いま、チームとして推進しているのは「IBM Code」(※現在は英語版のみ)というウェブサイトの拡充です。このなかにある「Code patterns」いうコンテンツでは「ブロックチェーンでアプリを作るには?」「画像認識APIを使ってアプリを作るには?」といった具体的な100以上のストーリーごとにシステム構成やソースコードを提供しています。
また、私はグローバルチームにおいてTokyo City Leaderを拝命していますので、各エリアの責任者とコンタクトを取り、成功事例の共有なども行なっています。

 

For Developers, By Developersで「変化」を

——6月に「Developer Day」と銘打った日本IBM主催のイベントが開催されるそうですね。

大西:その日は「For Developers, By Developers」と掲げたキャッチコピー通り、デベロッパーのリレーション形成を目指したセッションを予定しています。MicrosoftやLINEなど、IBM以外のITベンダーにも参加いただきますが、他社や日本のコミュニティーを巻き込んだ大々的なイベント開催は、日本IBMの歴史のなかでも初めてかもしれません。

 
Think Japan Developer Day イベント告知
 

——どのようなセッションを予定しているのですか?

大西:私が登壇するセッションでは、コミュニケーションスタイルや自己表現の話が多くなると思います。
私はIBMに入社する以前は、Microsoftでエバンジェリスト(伝道師)として、デベロッパーリレーションに関する業務に長年従事してきました。未知の領域に対してどのようなスタンスを持ち、誰とどういったコミュニケーションを取って、ゴールに向けてプロジェクトを遂行してきたのか。こうした、一見「デベロッパーらしからぬ」非・テクニカルなこともたくさん行ってきました。そのあたりの経験をさらりと共有したい(笑)と思います。
今回のイベントもそうした方向性、来場者とインタラクティブになれるような企画を検討中です。

インタビューに答える大西さん

——多くのデベロッパーが来場すると思いますが、IBMとしてどのようなテーマを持って臨みますか?

大西:「今のIBM」を知っていただきたいと考えています。

デベロッパーの方に「今のIBMが何をしているか知っていますか?」と聞けば、皆さんきっと答えに困るのではないかと思います(笑)。しかし、「Watsonを知っていますか?」と聞けば、皆さん「はい」と言うでしょう。マーケティングとしては成功しているのですが、同時に弊社の課題でもあると思うのです。

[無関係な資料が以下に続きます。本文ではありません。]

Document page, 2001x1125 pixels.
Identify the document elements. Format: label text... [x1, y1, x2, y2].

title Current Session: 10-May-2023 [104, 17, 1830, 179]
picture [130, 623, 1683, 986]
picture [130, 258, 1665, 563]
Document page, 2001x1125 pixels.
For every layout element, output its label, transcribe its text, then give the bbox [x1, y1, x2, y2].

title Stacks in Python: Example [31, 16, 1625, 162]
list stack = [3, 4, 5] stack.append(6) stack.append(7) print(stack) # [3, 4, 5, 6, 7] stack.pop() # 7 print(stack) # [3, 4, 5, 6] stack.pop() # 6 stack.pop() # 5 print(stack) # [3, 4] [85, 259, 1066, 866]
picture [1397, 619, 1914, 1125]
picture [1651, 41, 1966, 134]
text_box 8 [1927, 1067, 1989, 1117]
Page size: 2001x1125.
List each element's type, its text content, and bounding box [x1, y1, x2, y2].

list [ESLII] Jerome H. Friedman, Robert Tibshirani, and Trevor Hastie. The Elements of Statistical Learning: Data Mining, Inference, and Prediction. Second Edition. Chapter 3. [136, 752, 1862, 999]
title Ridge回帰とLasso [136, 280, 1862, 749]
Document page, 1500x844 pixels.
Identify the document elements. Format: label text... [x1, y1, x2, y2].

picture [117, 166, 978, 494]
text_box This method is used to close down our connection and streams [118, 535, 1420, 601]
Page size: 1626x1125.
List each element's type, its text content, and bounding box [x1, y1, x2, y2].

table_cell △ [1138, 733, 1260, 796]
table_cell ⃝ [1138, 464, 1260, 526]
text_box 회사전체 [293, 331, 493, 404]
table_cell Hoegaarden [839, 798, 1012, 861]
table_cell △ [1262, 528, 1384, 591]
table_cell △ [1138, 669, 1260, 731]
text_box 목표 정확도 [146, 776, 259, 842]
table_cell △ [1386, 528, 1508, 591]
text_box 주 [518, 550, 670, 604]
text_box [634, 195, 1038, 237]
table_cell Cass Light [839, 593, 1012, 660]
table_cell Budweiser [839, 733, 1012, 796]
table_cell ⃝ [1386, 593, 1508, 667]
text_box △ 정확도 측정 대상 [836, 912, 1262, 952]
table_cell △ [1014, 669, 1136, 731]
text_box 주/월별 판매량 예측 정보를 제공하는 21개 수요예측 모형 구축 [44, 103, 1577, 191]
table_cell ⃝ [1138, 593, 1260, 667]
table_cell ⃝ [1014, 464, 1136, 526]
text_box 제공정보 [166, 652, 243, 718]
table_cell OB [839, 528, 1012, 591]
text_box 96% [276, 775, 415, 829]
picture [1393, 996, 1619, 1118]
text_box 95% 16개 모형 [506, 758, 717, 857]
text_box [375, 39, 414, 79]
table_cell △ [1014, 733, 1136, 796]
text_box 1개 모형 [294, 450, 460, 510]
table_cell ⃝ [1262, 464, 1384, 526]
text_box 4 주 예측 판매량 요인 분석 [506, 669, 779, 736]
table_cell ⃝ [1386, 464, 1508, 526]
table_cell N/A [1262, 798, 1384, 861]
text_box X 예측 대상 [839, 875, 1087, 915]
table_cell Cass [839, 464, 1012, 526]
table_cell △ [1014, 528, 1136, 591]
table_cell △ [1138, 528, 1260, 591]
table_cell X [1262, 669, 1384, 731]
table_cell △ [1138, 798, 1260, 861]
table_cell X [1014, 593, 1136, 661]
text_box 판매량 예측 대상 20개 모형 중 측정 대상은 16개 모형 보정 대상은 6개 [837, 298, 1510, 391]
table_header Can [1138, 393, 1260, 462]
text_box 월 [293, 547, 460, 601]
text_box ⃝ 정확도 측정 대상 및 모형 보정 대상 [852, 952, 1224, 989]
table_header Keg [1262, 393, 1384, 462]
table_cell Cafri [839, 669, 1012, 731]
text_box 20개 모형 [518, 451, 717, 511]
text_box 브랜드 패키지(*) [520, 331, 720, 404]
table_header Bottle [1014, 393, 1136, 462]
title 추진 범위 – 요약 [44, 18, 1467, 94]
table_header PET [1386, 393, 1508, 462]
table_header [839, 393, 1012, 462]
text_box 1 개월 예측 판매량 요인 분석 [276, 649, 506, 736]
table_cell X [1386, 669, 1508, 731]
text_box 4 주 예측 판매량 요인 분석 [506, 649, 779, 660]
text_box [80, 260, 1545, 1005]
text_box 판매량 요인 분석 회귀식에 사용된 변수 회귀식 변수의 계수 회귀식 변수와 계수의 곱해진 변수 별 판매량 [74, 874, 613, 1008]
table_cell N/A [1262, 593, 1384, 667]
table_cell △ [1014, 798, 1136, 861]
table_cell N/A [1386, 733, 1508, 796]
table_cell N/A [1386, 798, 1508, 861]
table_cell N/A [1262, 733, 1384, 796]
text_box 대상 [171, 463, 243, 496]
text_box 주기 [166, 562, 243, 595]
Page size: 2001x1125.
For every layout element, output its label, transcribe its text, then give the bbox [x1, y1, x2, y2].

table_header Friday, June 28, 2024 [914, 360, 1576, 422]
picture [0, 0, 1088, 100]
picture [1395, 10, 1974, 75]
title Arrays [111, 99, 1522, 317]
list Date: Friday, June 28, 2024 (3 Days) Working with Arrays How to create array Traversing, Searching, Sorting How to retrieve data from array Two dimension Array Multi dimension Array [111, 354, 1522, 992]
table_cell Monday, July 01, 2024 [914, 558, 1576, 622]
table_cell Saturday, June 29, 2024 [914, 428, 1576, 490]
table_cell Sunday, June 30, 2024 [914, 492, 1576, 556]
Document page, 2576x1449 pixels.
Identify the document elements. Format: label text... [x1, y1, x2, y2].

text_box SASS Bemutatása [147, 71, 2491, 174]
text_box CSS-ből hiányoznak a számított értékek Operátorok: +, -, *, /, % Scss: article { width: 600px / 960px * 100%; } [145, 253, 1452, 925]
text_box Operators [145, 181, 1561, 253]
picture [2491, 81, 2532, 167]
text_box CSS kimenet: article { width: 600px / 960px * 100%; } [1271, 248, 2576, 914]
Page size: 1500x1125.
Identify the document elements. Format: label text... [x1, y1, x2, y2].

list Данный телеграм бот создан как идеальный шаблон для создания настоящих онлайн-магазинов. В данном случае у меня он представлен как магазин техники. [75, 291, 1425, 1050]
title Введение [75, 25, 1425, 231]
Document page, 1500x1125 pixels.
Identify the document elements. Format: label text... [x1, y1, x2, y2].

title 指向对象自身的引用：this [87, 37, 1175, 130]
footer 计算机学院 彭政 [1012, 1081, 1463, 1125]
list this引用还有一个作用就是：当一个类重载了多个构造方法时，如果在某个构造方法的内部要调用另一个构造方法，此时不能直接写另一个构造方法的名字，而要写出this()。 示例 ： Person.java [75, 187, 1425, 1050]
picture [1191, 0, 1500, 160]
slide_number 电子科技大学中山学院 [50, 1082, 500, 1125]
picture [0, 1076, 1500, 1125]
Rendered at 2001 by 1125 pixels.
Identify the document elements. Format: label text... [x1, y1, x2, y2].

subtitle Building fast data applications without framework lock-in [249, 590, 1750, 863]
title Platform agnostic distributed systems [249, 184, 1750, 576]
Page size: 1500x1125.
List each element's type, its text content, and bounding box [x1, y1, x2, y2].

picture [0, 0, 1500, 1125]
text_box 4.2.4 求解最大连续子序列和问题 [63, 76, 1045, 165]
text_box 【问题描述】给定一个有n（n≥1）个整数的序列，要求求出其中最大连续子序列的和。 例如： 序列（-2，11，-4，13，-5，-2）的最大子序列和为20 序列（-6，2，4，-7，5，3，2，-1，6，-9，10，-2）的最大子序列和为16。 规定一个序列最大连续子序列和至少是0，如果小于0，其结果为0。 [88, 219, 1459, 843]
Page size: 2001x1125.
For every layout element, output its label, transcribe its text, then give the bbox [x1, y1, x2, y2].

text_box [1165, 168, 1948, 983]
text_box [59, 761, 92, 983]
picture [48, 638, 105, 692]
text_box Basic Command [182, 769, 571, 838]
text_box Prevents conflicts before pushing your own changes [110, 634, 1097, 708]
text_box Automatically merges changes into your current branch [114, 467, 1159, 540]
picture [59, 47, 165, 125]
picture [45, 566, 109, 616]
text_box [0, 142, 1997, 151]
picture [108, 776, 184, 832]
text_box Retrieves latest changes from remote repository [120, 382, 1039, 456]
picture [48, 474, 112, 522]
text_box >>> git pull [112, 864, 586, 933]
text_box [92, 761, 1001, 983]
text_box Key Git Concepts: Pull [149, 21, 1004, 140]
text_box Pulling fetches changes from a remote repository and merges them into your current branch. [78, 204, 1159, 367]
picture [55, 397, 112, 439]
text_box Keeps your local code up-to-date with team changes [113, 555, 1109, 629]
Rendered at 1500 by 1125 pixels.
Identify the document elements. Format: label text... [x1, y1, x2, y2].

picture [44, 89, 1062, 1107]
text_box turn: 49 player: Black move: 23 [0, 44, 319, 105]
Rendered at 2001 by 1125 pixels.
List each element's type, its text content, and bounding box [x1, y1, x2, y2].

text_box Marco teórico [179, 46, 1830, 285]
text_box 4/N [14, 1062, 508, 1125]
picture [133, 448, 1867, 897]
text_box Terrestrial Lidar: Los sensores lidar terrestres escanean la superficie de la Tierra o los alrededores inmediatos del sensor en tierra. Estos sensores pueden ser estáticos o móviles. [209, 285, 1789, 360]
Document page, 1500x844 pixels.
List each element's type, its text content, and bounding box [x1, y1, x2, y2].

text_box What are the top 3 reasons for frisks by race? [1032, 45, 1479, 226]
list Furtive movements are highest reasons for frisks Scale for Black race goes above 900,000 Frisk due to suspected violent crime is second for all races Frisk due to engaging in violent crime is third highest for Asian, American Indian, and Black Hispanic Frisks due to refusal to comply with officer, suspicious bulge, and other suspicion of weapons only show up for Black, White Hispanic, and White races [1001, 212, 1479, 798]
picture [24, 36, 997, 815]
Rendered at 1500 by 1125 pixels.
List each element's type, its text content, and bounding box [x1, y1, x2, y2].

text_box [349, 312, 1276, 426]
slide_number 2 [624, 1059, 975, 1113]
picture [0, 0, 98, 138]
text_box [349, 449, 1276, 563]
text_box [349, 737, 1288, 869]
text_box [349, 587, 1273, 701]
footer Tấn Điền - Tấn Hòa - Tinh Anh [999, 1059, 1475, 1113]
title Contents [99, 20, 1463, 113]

IBMのイメージはどちらかといえばビジネス寄りで、デベロッパーとの間には「見えない壁」のようなものが存在していました。その壁を、少しでも動かしたいというのが本心です。「Watsonを作っている会社」としてなんとなく認知されるのではなく、デベロッパーの視点で必要な技術を提供してくれるテクノロジー・カンパニーだと、今回のイベントを通じて広く知ってもらいたいと考えています。

——最後に、デベロッパーの皆さんにメッセージをお願いします。

大西:日本のデベロッパーは、世界的にもたいへん高い技術を有しています。あとは、先述した「Share/Connect/Feed back」の体験があれば、もっと「クール」な存在になれるはずです。
6月のイベントでは、セッション終了後に「Developer Night」というパーティ形式の交流会も予定しているので、来場いただく皆さんにはそこでいろいろな方とのリレーションを作っていただきたいです。特に会場内、2箇所で一般公募によるライトニングトーク・セッションも行いますので“Share”のチャンスです。イベント後もデベロッパーを起点にたくさんのイノベーションが起こせるよう、今後もさまざまな活動をつづけていきます。